[Recorded data]

•••••

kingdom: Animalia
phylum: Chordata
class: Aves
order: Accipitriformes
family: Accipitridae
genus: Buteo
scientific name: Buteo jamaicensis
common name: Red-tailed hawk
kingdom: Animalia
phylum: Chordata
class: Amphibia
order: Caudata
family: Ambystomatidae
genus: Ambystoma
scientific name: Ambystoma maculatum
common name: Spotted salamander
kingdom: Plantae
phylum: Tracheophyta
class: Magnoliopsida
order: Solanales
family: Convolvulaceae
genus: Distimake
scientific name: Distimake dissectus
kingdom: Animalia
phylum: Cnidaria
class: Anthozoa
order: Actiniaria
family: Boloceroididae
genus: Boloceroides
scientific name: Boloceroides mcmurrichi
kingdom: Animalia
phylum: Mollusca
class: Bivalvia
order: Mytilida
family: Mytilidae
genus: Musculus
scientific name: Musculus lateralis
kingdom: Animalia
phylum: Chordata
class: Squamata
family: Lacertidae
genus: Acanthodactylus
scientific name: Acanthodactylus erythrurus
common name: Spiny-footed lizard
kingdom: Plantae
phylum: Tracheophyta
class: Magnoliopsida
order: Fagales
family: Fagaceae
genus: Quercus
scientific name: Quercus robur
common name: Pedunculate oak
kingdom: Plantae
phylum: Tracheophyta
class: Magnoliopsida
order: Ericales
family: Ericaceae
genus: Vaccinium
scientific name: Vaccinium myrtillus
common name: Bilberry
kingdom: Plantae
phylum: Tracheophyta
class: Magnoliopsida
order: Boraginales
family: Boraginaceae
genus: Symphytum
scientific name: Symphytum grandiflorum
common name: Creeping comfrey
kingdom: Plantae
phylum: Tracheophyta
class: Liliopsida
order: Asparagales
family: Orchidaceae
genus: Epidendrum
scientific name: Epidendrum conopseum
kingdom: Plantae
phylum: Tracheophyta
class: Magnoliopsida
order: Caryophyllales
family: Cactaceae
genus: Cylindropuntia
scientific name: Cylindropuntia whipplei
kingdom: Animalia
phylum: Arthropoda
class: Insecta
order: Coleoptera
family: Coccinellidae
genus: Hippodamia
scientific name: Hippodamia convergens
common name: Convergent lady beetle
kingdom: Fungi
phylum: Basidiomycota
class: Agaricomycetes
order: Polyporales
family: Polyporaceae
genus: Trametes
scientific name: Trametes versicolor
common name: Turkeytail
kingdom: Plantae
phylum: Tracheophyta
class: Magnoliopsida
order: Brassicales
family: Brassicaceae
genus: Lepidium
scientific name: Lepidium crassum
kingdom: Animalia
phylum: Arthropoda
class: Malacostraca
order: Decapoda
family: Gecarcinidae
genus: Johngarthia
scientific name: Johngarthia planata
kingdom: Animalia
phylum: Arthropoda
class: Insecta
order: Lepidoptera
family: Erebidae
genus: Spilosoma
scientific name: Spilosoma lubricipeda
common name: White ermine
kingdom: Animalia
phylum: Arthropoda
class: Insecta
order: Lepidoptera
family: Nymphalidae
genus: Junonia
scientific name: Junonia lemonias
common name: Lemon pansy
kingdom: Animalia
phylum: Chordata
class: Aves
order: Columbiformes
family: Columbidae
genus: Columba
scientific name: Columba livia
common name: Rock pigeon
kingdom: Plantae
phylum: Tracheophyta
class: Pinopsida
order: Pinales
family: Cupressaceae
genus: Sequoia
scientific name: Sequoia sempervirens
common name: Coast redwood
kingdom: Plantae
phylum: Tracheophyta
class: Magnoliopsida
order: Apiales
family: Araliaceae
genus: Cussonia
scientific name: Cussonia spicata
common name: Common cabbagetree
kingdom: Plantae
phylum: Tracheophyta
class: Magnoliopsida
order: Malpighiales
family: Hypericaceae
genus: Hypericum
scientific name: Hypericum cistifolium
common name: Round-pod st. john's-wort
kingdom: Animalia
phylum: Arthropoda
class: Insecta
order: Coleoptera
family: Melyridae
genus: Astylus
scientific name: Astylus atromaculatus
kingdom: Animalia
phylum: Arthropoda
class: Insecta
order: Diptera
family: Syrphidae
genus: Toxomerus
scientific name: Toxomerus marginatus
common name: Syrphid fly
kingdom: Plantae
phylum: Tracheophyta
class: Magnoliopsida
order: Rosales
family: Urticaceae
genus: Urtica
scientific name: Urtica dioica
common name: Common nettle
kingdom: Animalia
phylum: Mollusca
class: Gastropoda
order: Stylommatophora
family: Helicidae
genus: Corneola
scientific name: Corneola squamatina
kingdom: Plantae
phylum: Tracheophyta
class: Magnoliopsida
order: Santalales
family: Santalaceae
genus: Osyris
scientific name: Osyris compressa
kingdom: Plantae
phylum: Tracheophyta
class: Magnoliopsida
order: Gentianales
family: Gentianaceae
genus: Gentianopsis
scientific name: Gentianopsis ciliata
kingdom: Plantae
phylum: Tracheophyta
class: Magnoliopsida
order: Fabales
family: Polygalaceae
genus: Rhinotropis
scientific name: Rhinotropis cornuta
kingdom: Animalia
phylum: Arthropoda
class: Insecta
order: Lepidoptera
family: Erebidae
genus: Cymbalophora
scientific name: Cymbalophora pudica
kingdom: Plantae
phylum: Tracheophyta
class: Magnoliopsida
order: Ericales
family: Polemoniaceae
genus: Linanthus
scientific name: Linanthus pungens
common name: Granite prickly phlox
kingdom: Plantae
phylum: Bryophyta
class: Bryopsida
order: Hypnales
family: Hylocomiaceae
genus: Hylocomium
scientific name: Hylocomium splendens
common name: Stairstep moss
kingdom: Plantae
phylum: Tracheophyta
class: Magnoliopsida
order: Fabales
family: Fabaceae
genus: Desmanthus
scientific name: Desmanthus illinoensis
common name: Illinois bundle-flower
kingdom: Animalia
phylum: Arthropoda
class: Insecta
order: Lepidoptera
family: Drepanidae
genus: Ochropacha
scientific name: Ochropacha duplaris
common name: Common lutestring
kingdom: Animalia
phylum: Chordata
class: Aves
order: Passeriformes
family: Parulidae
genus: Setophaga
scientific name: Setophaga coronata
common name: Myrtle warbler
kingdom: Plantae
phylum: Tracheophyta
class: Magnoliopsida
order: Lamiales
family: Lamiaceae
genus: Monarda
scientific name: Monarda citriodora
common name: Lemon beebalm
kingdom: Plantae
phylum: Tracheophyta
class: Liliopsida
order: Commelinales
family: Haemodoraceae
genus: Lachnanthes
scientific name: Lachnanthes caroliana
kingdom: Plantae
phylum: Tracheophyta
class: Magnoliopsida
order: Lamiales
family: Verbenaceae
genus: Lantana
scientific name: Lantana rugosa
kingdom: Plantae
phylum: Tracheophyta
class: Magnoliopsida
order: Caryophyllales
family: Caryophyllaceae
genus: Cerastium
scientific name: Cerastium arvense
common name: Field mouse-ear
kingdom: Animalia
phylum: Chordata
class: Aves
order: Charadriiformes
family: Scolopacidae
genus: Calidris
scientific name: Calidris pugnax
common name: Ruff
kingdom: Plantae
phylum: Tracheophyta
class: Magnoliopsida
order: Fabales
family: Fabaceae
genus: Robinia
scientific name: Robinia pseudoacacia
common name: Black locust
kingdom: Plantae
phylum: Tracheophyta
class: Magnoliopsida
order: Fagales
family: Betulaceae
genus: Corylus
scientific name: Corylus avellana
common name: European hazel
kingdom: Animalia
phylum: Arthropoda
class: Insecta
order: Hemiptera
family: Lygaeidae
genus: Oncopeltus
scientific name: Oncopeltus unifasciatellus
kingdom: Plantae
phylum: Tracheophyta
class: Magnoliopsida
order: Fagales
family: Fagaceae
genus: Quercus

•••••

What to do: Write out every one of the rows above, matching each line as it stands.

Reply:
kingdom: Animalia
phylum: Chordata
class: Aves
order: Accipitriformes
family: Accipitridae
genus: Buteo
scientific name: Buteo jamaicensis
common name: Red-tailed hawk
kingdom: Animalia
phylum: Chordata
class: Amphibia
order: Caudata
family: Ambystomatidae
genus: Ambystoma
scientific name: Ambystoma maculatum
common name: Spotted salamander
kingdom: Plantae
phylum: Tracheophyta
class: Magnoliopsida
order: Solanales
family: Convolvulaceae
genus: Distimake
scientific name: Distimake dissectus
kingdom: Animalia
phylum: Cnidaria
class: Anthozoa
order: Actiniaria
family: Boloceroididae
genus: Boloceroides
scientific name: Boloceroides mcmurrichi
kingdom: Animalia
phylum: Mollusca
class: Bivalvia
order: Mytilida
family: Mytilidae
genus: Musculus
scientific name: Musculus lateralis
kingdom: Animalia
phylum: Chordata
class: Squamata
family: Lacertidae
genus: Acanthodactylus
scientific name: Acanthodactylus erythrurus
common name: Spiny-footed lizard
kingdom: Plantae
phylum: Tracheophyta
class: Magnoliopsida
order: Fagales
family: Fagaceae
genus: Quercus
scientific name: Quercus robur
common name: Pedunculate oak
kingdom: Plantae
phylum: Tracheophyta
class: Magnoliopsida
order: Ericales
family: Ericaceae
genus: Vaccinium
scientific name: Vaccinium myrtillus
common name: Bilberry
kingdom: Plantae
phylum: Tracheophyta
class: Magnoliopsida
order: Boraginales
family: Boraginaceae
genus: Symphytum
scientific name: Symphytum grandiflorum
common name: Creeping comfrey
kingdom: Plantae
phylum: Tracheophyta
class: Liliopsida
order: Asparagales
family: Orchidaceae
genus: Epidendrum
scientific name: Epidendrum conopseum
kingdom: Plantae
phylum: Tracheophyta
class: Magnoliopsida
order: Caryophyllales
family: Cactaceae
genus: Cylindropuntia
scientific name: Cylindropuntia whipplei
kingdom: Animalia
phylum: Arthropoda
class: Insecta
order: Coleoptera
family: Coccinellidae
genus: Hippodamia
scientific name: Hippodamia convergens
common name: Convergent lady beetle
kingdom: Fungi
phylum: Basidiomycota
class: Agaricomycetes
order: Polyporales
family: Polyporaceae
genus: Trametes
scientific name: Trametes versicolor
common name: Turkeytail
kingdom: Plantae
phylum: Tracheophyta
class: Magnoliopsida
order: Brassicales
family: Brassicaceae
genus: Lepidium
scientific name: Lepidium crassum
kingdom: Animalia
phylum: Arthropoda
class: Malacostraca
order: Decapoda
family: Gecarcinidae
genus: Johngarthia
scientific name: Johngarthia planata
kingdom: Animalia
phylum: Arthropoda
class: Insecta
order: Lepidoptera
family: Erebidae
genus: Spilosoma
scientific name: Spilosoma lubricipeda
common name: White ermine
kingdom: Animalia
phylum: Arthropoda
class: Insecta
order: Lepidoptera
family: Nymphalidae
genus: Junonia
scientific name: Junonia lemonias
common name: Lemon pansy
kingdom: Animalia
phylum: Chordata
class: Aves
order: Columbiformes
family: Columbidae
genus: Columba
scientific name: Columba livia
common name: Rock pigeon
kingdom: Plantae
phylum: Tracheophyta
class: Pinopsida
order: Pinales
family: Cupressaceae
genus: Sequoia
scientific name: Sequoia sempervirens
common name: Coast redwood
kingdom: Plantae
phylum: Tracheophyta
class: Magnoliopsida
order: Apiales
family: Araliaceae
genus: Cussonia
scientific name: Cussonia spicata
common name: Common cabbagetree
kingdom: Plantae
phylum: Tracheophyta
class: Magnoliopsida
order: Malpighiales
family: Hypericaceae
genus: Hypericum
scientific name: Hypericum cistifolium
common name: Round-pod st. john's-wort
kingdom: Animalia
phylum: Arthropoda
class: Insecta
order: Coleoptera
family: Melyridae
genus: Astylus
scientific name: Astylus atromaculatus
kingdom: Animalia
phylum: Arthropoda
class: Insecta
order: Diptera
family: Syrphidae
genus: Toxomerus
scientific name: Toxomerus marginatus
common name: Syrphid fly
kingdom: Plantae
phylum: Tracheophyta
class: Magnoliopsida
order: Rosales
family: Urticaceae
genus: Urtica
scientific name: Urtica dioica
common name: Common nettle
kingdom: Animalia
phylum: Mollusca
class: Gastropoda
order: Stylommatophora
family: Helicidae
genus: Corneola
scientific name: Corneola squamatina
kingdom: Plantae
phylum: Tracheophyta
class: Magnoliopsida
order: Santalales
family: Santalaceae
genus: Osyris
scientific name: Osyris compressa
kingdom: Plantae
phylum: Tracheophyta
class: Magnoliopsida
order: Gentianales
family: Gentianaceae
genus: Gentianopsis
scientific name: Gentianopsis ciliata
kingdom: Plantae
phylum: Tracheophyta
class: Magnoliopsida
order: Fabales
family: Polygalaceae
genus: Rhinotropis
scientific name: Rhinotropis cornuta
kingdom: Animalia
phylum: Arthropoda
class: Insecta
order: Lepidoptera
family: Erebidae
genus: Cymbalophora
scientific name: Cymbalophora pudica
kingdom: Plantae
phylum: Tracheophyta
class: Magnoliopsida
order: Ericales
family: Polemoniaceae
genus: Linanthus
scientific name: Linanthus pungens
common name: Granite prickly phlox
kingdom: Plantae
phylum: Bryophyta
class: Bryopsida
order: Hypnales
family: Hylocomiaceae
genus: Hylocomium
scientific name: Hylocomium splendens
common name: Stairstep moss
kingdom: Plantae
phylum: Tracheophyta
class: Magnoliopsida
order: Fabales
family: Fabaceae
genus: Desmanthus
scientific name: Desmanthus illinoensis
common name: Illinois bundle-flower
kingdom: Animalia
phylum: Arthropoda
class: Insecta
order: Lepidoptera
family: Drepanidae
genus: Ochropacha
scientific name: Ochropacha duplaris
common name: Common lutestring
kingdom: Animalia
phylum: Chordata
class: Aves
order: Passeriformes
family: Parulidae
genus: Setophaga
scientific name: Setophaga coronata
common name: Myrtle warbler
kingdom: Plantae
phylum: Tracheophyta
class: Magnoliopsida
order: Lamiales
family: Lamiaceae
genus: Monarda
scientific name: Monarda citriodora
common name: Lemon beebalm
kingdom: Plantae
phylum: Tracheophyta
class: Liliopsida
order: Commelinales
family: Haemodoraceae
genus: Lachnanthes
scientific name: Lachnanthes caroliana
kingdom: Plantae
phylum: Tracheophyta
class: Magnoliopsida
order: Lamiales
family: Verbenaceae
genus: Lantana
scientific name: Lantana rugosa
kingdom: Plantae
phylum: Tracheophyta
class: Magnoliopsida
order: Caryophyllales
family: Caryophyllaceae
genus: Cerastium
scientific name: Cerastium arvense
common name: Field mouse-ear
kingdom: Animalia
phylum: Chordata
class: Aves
order: Charadriiformes
family: Scolopacidae
genus: Calidris
scientific name: Calidris pugnax
common name: Ruff
kingdom: Plantae
phylum: Tracheophyta
class: Magnoliopsida
order: Fabales
family: Fabaceae
genus: Robinia
scientific name: Robinia pseudoacacia
common name: Black locust
kingdom: Plantae
phylum: Tracheophyta
class: Magnoliopsida
order: Fagales
family: Betulaceae
genus: Corylus
scientific name: Corylus avellana
common name: European hazel
kingdom: Animalia
phylum: Arthropoda
class: Insecta
order: Hemiptera
family: Lygaeidae
genus: Oncopeltus
scientific name: Oncopeltus unifasciatellus
kingdom: Plantae
phylum: Tracheophyta
class: Magnoliopsida
order: Fagales
family: Fagaceae
genus: Quercus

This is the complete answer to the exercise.